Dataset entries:

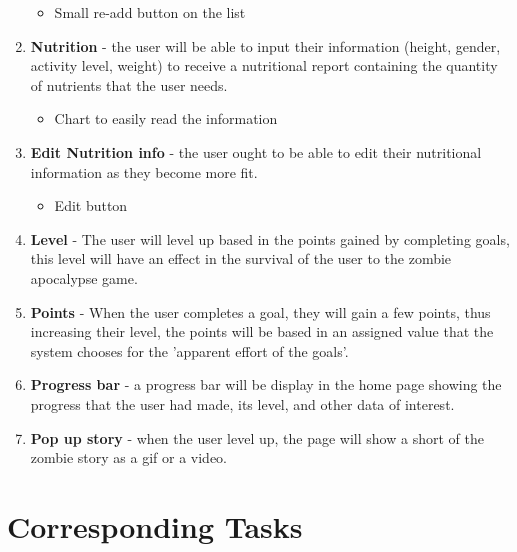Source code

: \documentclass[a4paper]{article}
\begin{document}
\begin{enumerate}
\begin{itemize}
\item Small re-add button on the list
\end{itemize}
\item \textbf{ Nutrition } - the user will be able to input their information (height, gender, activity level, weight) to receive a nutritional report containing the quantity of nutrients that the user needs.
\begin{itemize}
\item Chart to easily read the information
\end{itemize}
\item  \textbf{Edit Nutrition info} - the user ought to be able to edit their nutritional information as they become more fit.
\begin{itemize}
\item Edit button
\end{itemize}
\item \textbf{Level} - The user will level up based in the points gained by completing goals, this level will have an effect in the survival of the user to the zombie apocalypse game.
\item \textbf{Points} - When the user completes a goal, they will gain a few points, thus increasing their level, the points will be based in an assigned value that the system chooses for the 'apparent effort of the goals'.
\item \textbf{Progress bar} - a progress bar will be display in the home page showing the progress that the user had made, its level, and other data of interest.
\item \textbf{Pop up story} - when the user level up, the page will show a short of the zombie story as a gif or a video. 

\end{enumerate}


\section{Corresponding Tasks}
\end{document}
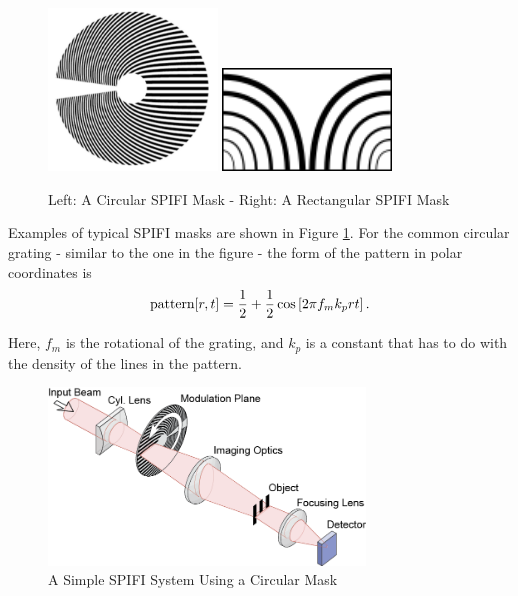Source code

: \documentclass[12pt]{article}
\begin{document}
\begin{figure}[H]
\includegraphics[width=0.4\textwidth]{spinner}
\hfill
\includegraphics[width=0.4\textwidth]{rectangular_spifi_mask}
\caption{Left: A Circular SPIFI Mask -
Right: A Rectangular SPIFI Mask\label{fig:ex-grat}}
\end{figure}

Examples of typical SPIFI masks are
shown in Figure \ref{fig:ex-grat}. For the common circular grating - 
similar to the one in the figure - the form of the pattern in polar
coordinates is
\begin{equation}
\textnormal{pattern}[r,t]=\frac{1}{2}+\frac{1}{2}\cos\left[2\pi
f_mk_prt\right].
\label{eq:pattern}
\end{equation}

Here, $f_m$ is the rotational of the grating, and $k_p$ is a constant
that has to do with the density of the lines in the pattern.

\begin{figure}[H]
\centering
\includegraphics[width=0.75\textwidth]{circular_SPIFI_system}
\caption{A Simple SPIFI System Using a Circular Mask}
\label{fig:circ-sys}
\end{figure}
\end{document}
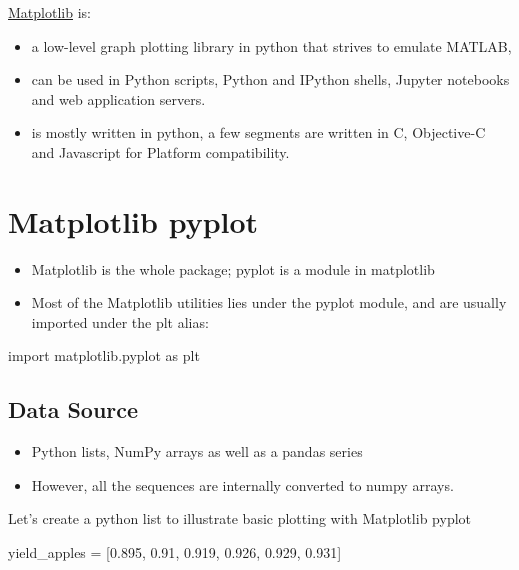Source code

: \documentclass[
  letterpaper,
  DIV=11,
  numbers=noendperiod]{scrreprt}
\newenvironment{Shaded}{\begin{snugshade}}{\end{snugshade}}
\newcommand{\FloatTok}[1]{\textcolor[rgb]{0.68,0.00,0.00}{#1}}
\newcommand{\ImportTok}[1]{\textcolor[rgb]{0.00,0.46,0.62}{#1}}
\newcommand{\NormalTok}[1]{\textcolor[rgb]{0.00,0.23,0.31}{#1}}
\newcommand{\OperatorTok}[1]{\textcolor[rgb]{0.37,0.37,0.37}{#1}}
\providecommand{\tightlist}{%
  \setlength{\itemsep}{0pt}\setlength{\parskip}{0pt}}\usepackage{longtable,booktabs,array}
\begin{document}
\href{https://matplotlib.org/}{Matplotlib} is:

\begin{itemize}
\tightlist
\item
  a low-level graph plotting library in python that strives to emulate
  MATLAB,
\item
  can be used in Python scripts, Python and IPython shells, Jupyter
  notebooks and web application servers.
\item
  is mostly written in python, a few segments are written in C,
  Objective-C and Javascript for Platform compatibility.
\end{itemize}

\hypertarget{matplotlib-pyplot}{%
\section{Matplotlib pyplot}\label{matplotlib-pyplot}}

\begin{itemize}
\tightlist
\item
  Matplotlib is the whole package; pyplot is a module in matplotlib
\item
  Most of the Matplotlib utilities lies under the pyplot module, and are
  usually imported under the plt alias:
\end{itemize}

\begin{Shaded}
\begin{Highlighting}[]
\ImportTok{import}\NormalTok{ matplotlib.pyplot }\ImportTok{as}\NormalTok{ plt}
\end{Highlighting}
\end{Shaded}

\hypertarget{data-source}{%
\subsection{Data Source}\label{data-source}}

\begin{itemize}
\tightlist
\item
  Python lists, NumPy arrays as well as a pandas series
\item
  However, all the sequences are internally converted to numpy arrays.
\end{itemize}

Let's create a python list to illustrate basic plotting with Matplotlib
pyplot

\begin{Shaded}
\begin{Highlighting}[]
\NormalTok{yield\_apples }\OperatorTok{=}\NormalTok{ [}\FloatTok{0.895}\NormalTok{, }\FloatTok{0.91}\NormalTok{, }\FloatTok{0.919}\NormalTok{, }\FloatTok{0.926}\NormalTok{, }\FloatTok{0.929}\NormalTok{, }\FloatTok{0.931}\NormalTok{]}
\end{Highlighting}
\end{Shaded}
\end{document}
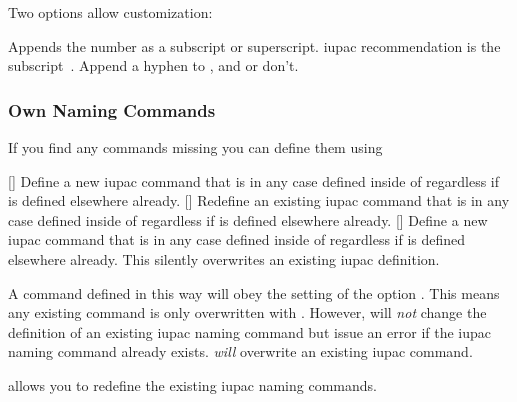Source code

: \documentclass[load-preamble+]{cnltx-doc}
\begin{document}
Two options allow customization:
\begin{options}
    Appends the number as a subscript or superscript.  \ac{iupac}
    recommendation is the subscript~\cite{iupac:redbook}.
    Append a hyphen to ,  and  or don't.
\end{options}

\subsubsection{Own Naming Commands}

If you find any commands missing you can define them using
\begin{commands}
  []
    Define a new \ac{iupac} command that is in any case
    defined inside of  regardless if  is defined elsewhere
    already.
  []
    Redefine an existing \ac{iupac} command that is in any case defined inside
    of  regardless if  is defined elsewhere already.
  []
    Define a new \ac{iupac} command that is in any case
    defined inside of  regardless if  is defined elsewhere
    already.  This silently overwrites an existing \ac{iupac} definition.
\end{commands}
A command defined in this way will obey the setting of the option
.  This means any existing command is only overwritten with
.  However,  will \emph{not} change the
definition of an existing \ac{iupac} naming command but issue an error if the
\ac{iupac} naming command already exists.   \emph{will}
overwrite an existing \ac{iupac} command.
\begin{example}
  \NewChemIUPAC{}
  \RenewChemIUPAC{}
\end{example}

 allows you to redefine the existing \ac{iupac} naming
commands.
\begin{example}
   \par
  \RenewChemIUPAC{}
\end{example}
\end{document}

• Task goal: Collect the lines of the data that carry the word "options".

• Answer space:
Two options allow customization:
\begin{options}
\end{options}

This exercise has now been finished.